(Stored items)
□ □ □

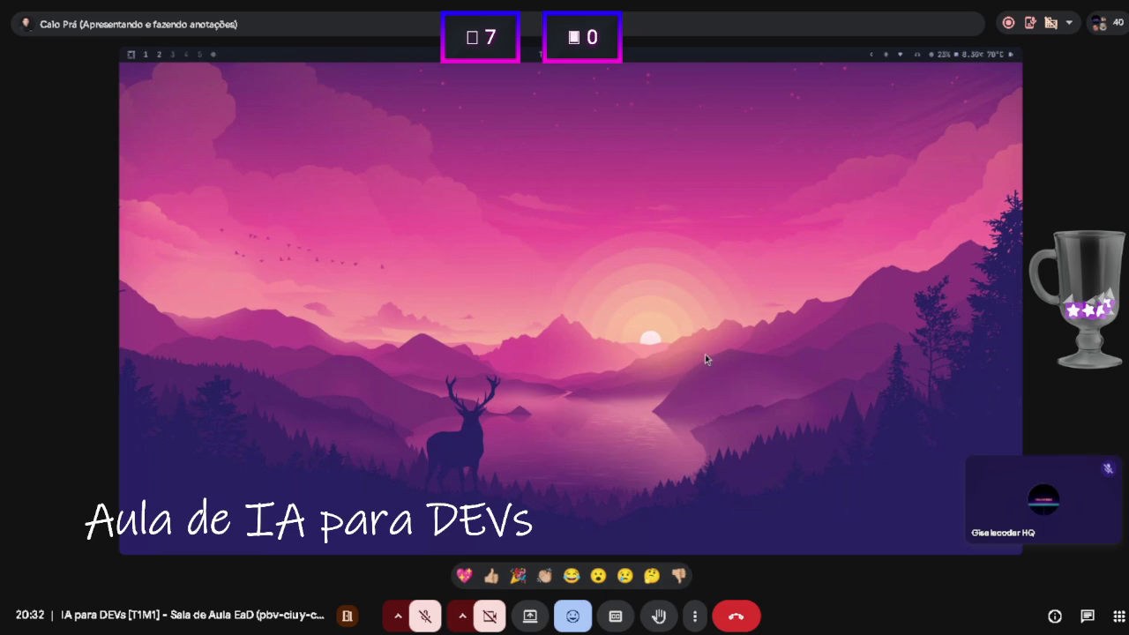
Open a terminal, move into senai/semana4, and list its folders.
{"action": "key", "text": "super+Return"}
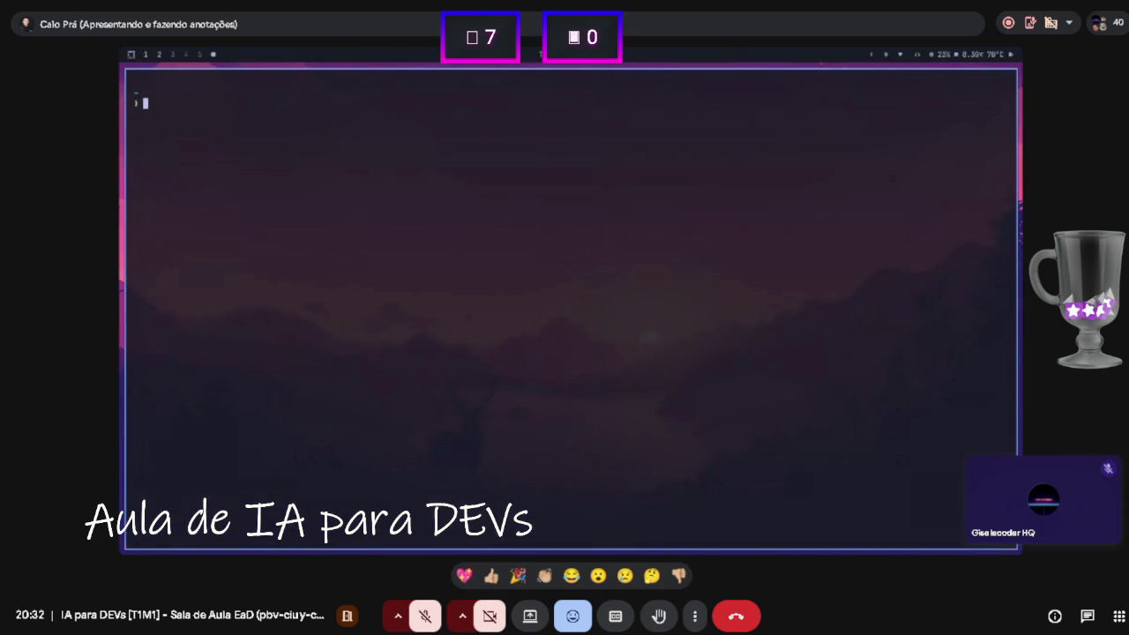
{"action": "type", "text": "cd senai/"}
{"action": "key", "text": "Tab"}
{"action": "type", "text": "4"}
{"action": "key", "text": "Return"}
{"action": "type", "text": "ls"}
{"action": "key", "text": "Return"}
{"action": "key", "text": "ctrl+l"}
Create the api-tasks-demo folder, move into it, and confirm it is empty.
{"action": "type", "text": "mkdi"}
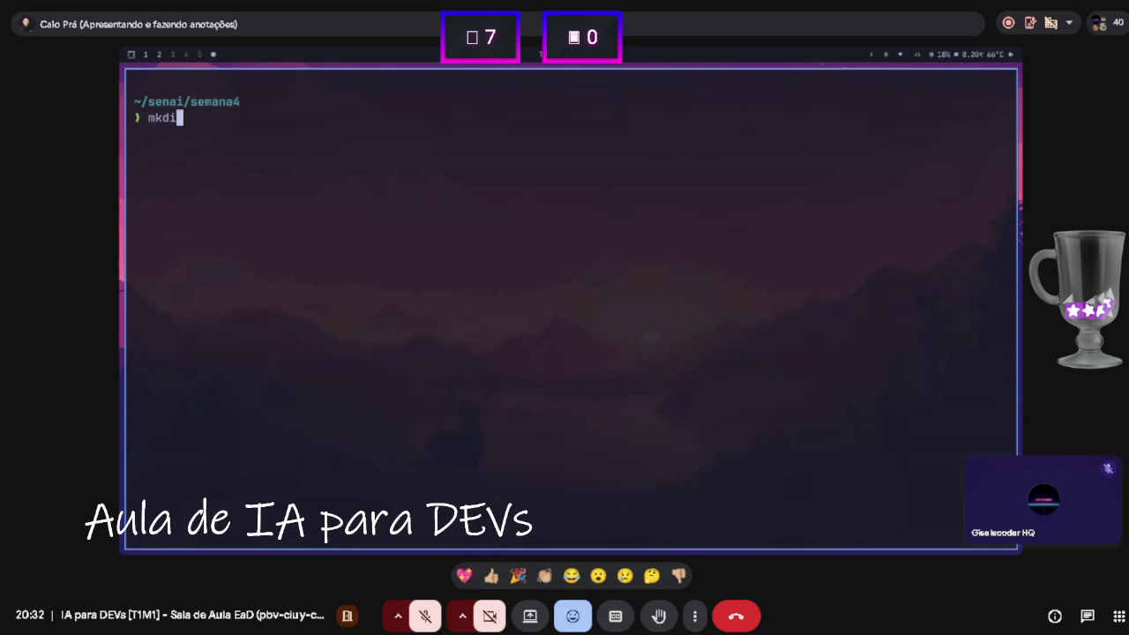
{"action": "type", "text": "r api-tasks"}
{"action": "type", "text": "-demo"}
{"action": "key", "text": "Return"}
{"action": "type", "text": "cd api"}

□ □ □

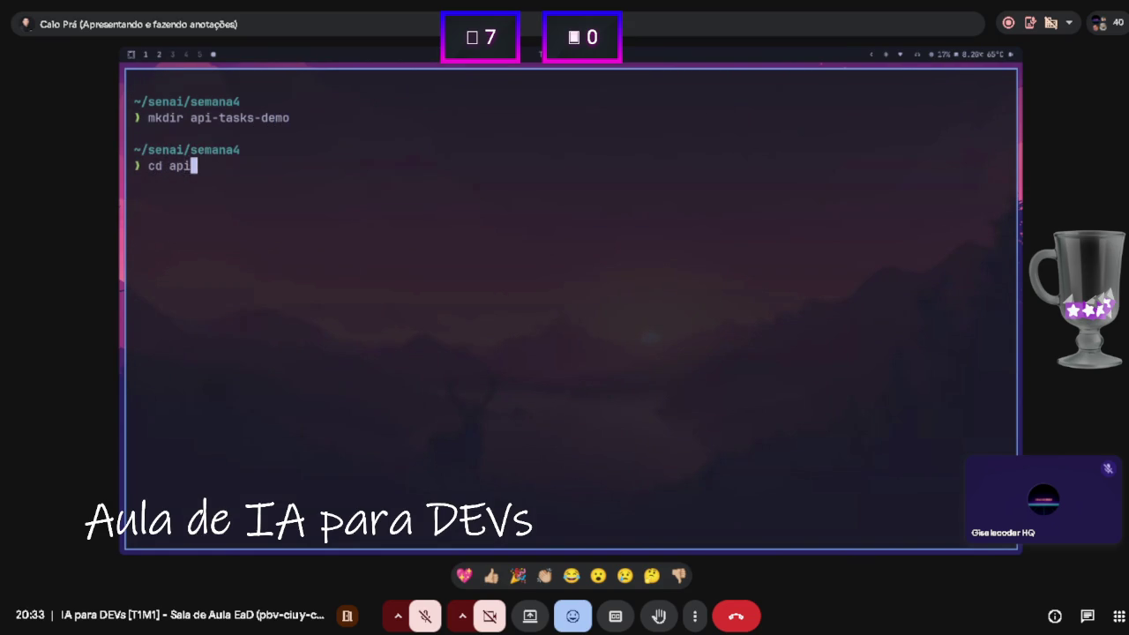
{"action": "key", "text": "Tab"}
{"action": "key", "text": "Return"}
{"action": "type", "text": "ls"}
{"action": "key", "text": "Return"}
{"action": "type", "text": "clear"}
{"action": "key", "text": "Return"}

□ □ □

**REQUIRED ACTION**
Say how many lines in the entries contain the string "move", and say nothing else.

**TASK ANSWER**
2